╭─ Vorliegender Textauszug
Reinhard Vorbau, Geschäftsführer der DGB Rechtsschutz GmbH begrüßte mehr als 150 Teilnehmer*innen, die sich bundesweit in allen drei Instanzen der Arbeits- und Sozialgerichtsbarkeit als ehrenamtliche Richter*innen engagieren. Er machte deutlich, dass ihre Arbeit für die Fortentwicklung des Rechts enorm wichtig sei: „Wir benötigen Menschen, die sich für die Fortbildung des Rechts einsetzen, dazu sind Leute aus der Praxis nötig“.
Nach der Begrüßung begannen die Fachvorträge.
Wichtige arbeits- und sozialrechtliche Vorhaben der Bundesregierung
Die Leiterin der Abteilung Recht beim DGB Bundesvorstand Dr. Nadine Absenger berichtete über zahlreiche Vorhaben der Bundesregierung, die der Koalitionsvertrag beinhaltet. Schwerpunkte bildeten dabei geplante Einschränkungen der Möglichkeiten zur Befristung von Arbeitsverhältnissen sowie ein Rechtsrahmen für neue Arbeitsformen wie etwa Cloudworking. Im Bereich des Sozialrechtes sprach die Referentin insbesondere die Grundrente und eine Weiterentwicklung des gesetzlichen Unfallschutzes an.
Ausschlussfristen, Verjährung und Verwirkung
Martin Bauer vom Vorstand der IG Metall, Ressort Arbeits- und Sozialrecht, machte deutlich, dass selbst berechtigte Forderungen verfallen können, wenn Arbeitnehmer*innen sie nicht rechtzeitig geltend machen. Ausschlussfristen finden sich entweder in Arbeitsverträgen oder in einem Tarifvertrag. Ausschlussfristen, die in Formular-Arbeitsverträgen stehen, seien häufig nicht wirksam. Die entsprechenden Regelungen stellen allgemeine Geschäftsbedingungen dar. Deren Wirksamkeit können Gerichten überprüfen. Anders verhalte es sich aber bei den Ausschlussfristen, die in einem Tarifvertrag geregelt seien.
Außerdem wies Martin Bauer darauf hin, dass der Arbeitgeber sich ausdrücklich auf die Verjährung berufen müsse, während Ausschlussfristen von Amts wegen zu beachten seien.
╰─
╭─ Angezeigte Informationen
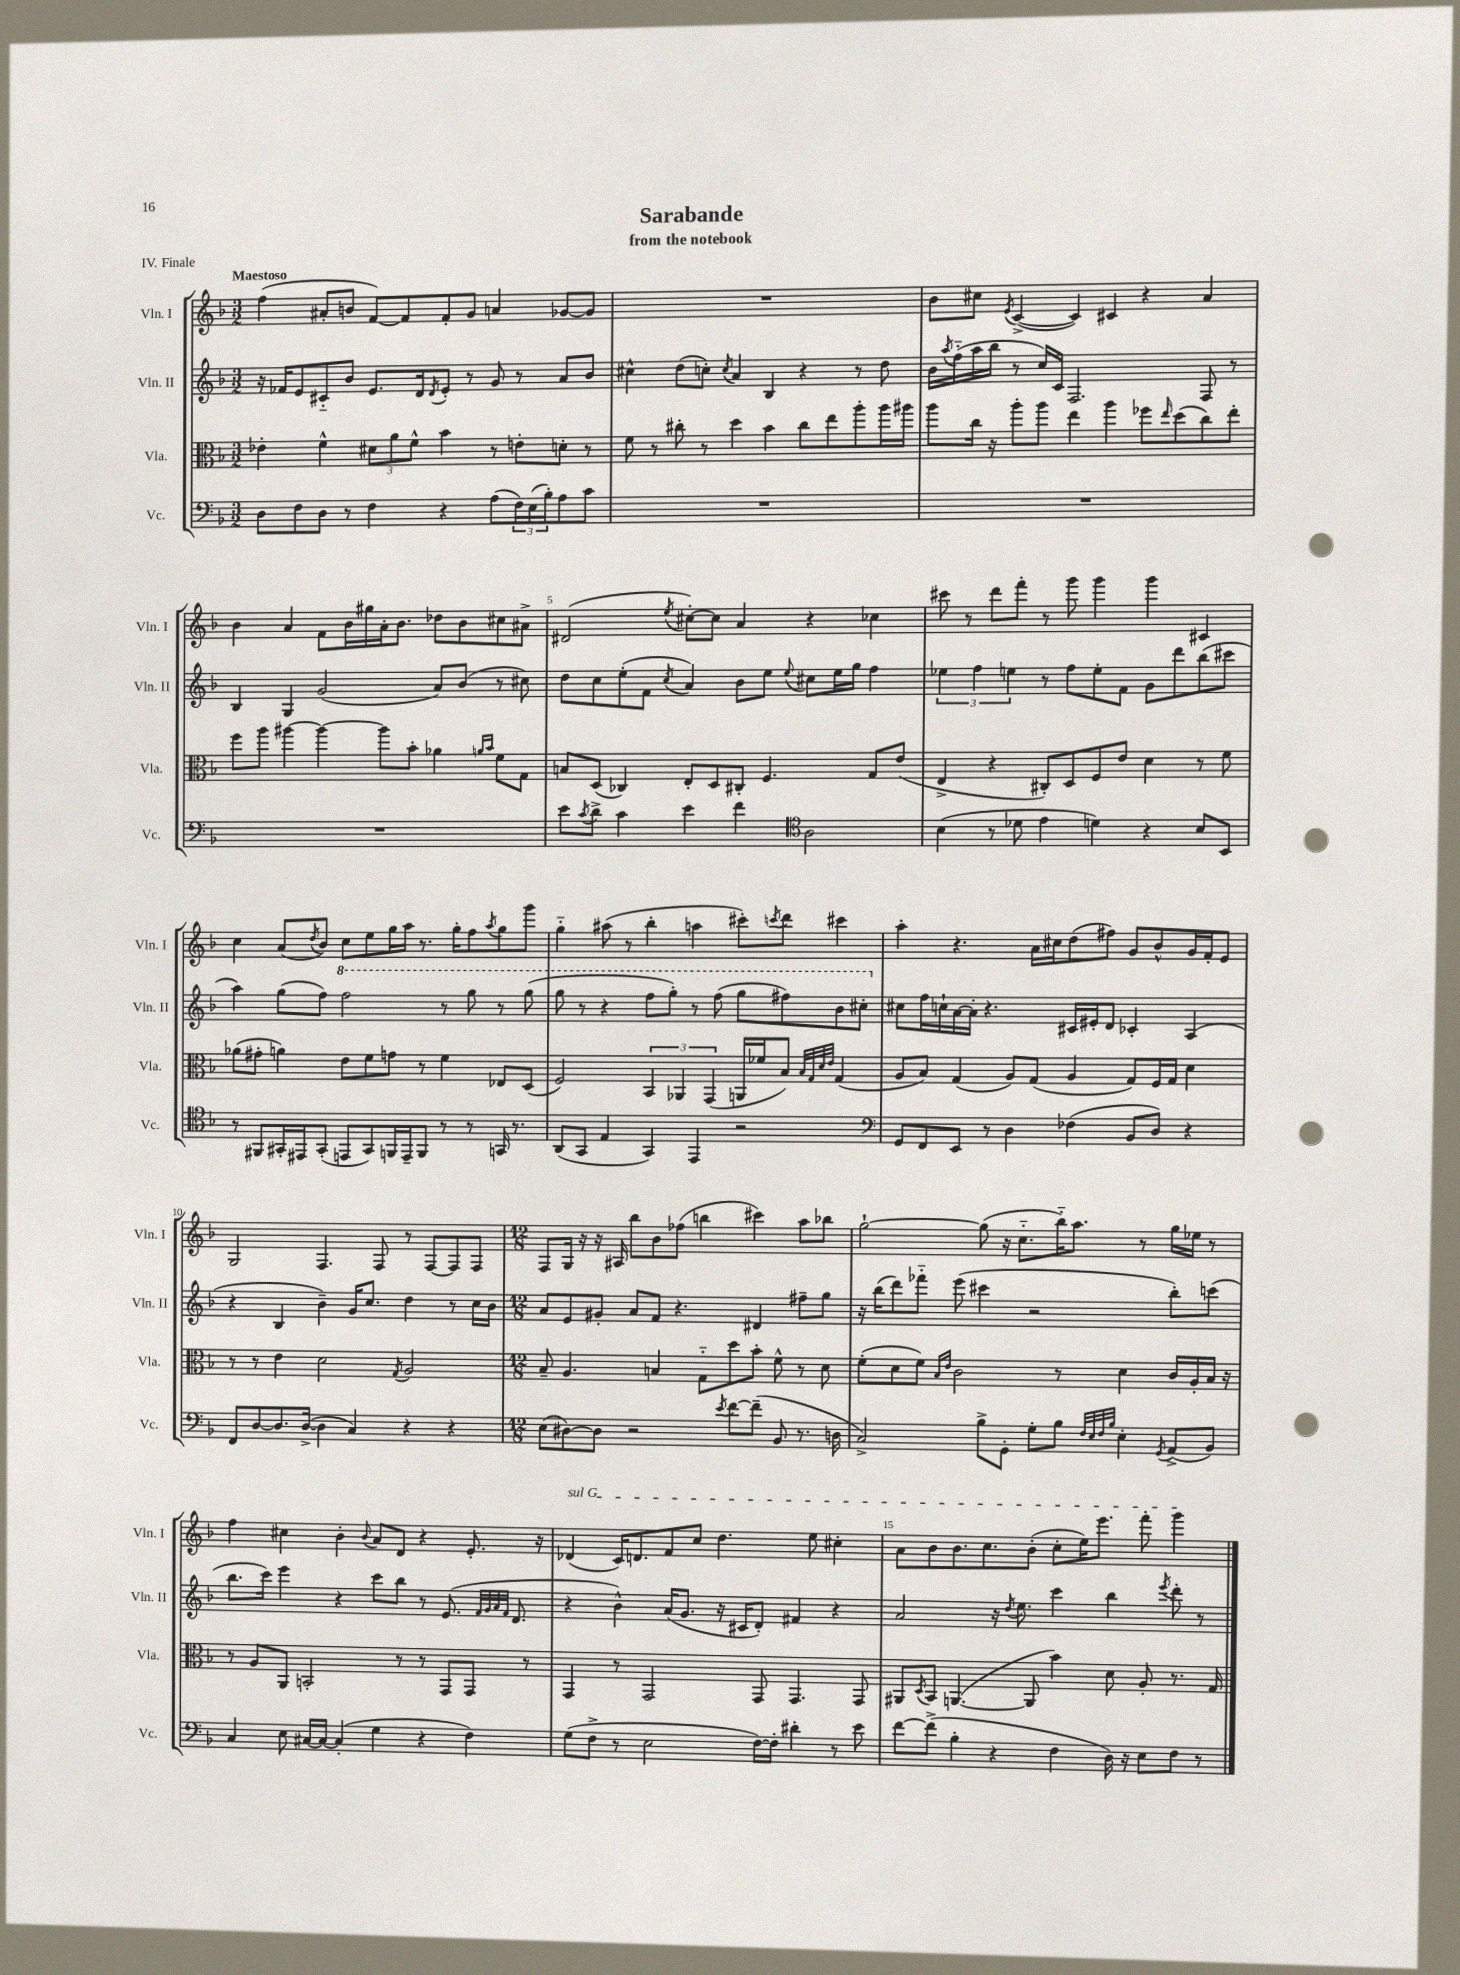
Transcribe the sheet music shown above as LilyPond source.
╰─
» Arbeitsanweisungen:
[1] Aktualisieren Sie den Tagungsbericht von „Ausschlussfristen, Verjährung und“ bis einschließlich „Tarifvertrag geregelt seien.“ und setzen Sie dabei „Verfallfristen“ an die Stelle von „Ausschlussfristen“.
[2] Führen Sie den Tagungsbericht nach seinem letzten Satz weiter.

» Antworten je Aufgabe:
[1]
Verfallfristen, Verjährung und Verwirkung
Martin Bauer vom Vorstand der IG Metall, Ressort Arbeits- und Sozialrecht, machte deutlich, dass selbst berechtigte Forderungen verfallen können, wenn Arbeitnehmer*innen sie nicht rechtzeitig geltend machen. Verfallfristen finden sich entweder in Arbeitsverträgen oder in einem Tarifvertrag. Verfallfristen, die in Formular-Arbeitsverträgen stehen, seien häufig nicht wirksam. Die entsprechenden Regelungen stellen allgemeine Geschäftsbedingungen dar. Deren Wirksamkeit können Gerichten überprüfen. Anders verhalte es sich aber bei den Verfallfristen, die in einem Tarifvertrag geregelt seien.

[2]
Nichtzulassungsbeschwerde und Revision
Angelika Kappeler (für das Arbeitsrecht) und Thomas Kohlrausch (für das Sozialrecht) vom Zentrum für Revision und europäisches Recht der DGB Rechtsschutz GmbH führten aus, was mit einem Urteil des Landesarbeitsgerichts oder -sozialgerichts in der Revisionsinstanz passiert. Dabei gibt es schon im zweitinstanzlichen Urteil die entscheidende Weichenstellung: Wenn das zweitinstanzliche Gericht die Revision zugelassen hat, geht das Verfahren direkt vor dem Bundesarbeitsgericht oder Bundessozialgericht weiter. Wenn das nicht der Fall ist, kann nur eine so genannte Nichtzulassungsbeschwerde erreichen, dass die Revision zugelassen wird. Die beiden Prozessbevollmächtigten beschrieben detailliert, wie mühselig diese Prozedur ist. Mit einer Erfolgsquote von über 13 % an zugelassenen Revisionen sind sie aber noch deutlich erfolgreicher als ihre Konkurrenz aus dem anwaltlichen Bereich. Beide wiesen darauf hin, dass es im Revisionsverfahren nur auf die Klärung von Rechtsfragen ankommt, eine neue Beweiserhebung oder eine Tatsachenermittlung findet nicht mehr statt.
Abendprogramm
Nach den Fachvorträgen und dem gemeinsamen Abendessen trafen sich die Teilnehmer*innen zu einer Führung durch Erfurt. Dabei bestand die Möglichkeit zum Austausch untereinander ebenso wie bei den „Pausengesprächen“ im Laufe des Nachmittags.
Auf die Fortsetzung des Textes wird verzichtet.